Нет-нет, возразил Силард, мы же разбираемся в проблеме компетентности, так ведь? Взять вас, Артур, разве не вы получили в 1927 году Нобелевскую премию по физике? Лео пронзил взглядом Гровза. Вы, случайно, не видели несколько лет назад его портрет на обложке «Тайм»? Силард указал на худощавого лысоватого мужчину, сидевшего по другую сторону стола. А этого? Энрико Ферми. Он получил «Нобеля» в 1938 году. А вот рядом со мною, он указал на усача с головой, похожей на яйцо, прошу любить и жаловать: Джеймс Франк, нобелевский лауреат 1925 года. Что касается меня, то я сотрудничал с Альбертом Эйнштейном и имею совместные с ним патенты!
Гровз поднялся и заявил, не скрывая злости:
Я еду в Беркли, но вернусь через несколько дней, и продолжил, угрожающе тыкая пальцем в сторону доски: Я очень рассчитываю по возвращении получить точный ответ, и зашагал к выходу, топая по паркету так, что в шкафах зазвенели стекла.
Лео встал, повернулся к коллегам и развел руками.
Я предупреждал вас, что, если дело перейдет к военным, все будет именно так и никак иначе!

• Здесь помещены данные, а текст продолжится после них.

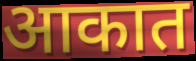
आकात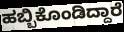
ಹಬ್ಬಿಕೊಂಡಿದ್ದಾರೆ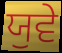
ਯੁਵੇ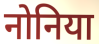
नोनिया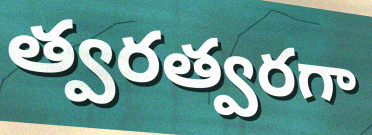
త్వరత్వరగా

Да разве можно работать с такими людьми?
Комптон уже немного успокоился:
Что ж, Гровз направился в Беркли, а там Оппи просветит его по части теории.
Силард нахмурился. Оппенгеймер Слишком подобострастный, слишком заинтересованный в карьерном росте. О, бесспорно, он обладает харизмой, с этим согласны все, кто его знает. Но выступать в роли защитника науки и противостоять Корявому Гровзу?

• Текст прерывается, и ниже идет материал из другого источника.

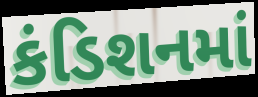
કંડિશનમાંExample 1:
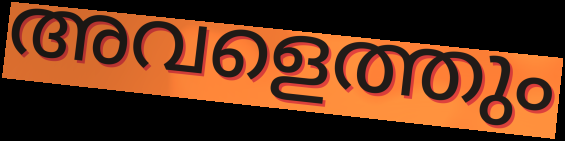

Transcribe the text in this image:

അവളെത്തും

Да смилуется над нами Господь, сказал он, покачав головой.
* * *
Роберт Оппенгеймер смотрел в огромное, во всю стену, окно приемной президента университета, глубоко погрузившись в размышления. Он часто пребывал в подобном состоянии. И обдумывал он, конечно, неподдающуюся проблему разделения изотопов, но
Изотопы это одни и те же элементы, но разные и то, и в то же время не то. Точно так же, как женщины в его жизни, обе красивые и блистательные, но тоже разные: Китти, которая требовала, чтобы он удовлетворял ее потребности, и Джин, потребности которой он никогда не мог полностью не то что удовлетворить, но и угадать. Такие же, но все же разные: Китти, которая была замужем за другим, когда начала встречаться с Робертом, и которая, как он впоследствии узнал от друзей, хвасталась, что вынудила его жениться на ней «старомодным способом, забеременев», и Джин, все еще остающаяся рядом, все еще пребывающая в его кругу общения, иногда даже оказывающаяся в его объятиях, но решившая не принимать на себя обязательств.
Время шло, а ведь Роберт не был слеп и видел, что происходило вокруг. Его бывшая квартирная хозяйка, этот вихрь энергии по имени Мэри-Эллен, и хрупкая, капризная Джин, ставшая в конце концов доктором медицины, были теперь больше, чем просто приятельницами. Джин всегда тянуло в разные стороны одновременно, и на одном из этих путей стояла Мэри-Эллен всегда уверенная в себе, в противоположность Джин, которая редко была уверена в себе, зато всегда была доверчивой и такой же закрытой, как сам Оппи.
Роберт!
Голос принадлежал хозяину приемной, президенту университета Спроулу. Он повернулся.
Да.
Посетителя он заметил лишь после того, как Спроул поджарый, как пантера, одетый в серый костюм-тройку, с тонкими очками на носу указал на шедшего рядом с ним мужчину в военной форме.
Генерал Лесли Гровз, позвольте представить вам доктора Роберта Оппенгеймера.
Термин «деление», которым описывался процесс расщепления атомного ядра на несколько более легких осколков, был заимствован из биологии, и Оппи внезапно пришли на память микрофотографии делящейся клетки, которые он видел: вытянутый овал, перехваченный посередине так, что получилась восьмерка. Роль перетяжки у Гровза выполнял ремень, а над ним и под ним вздымался обширный живот.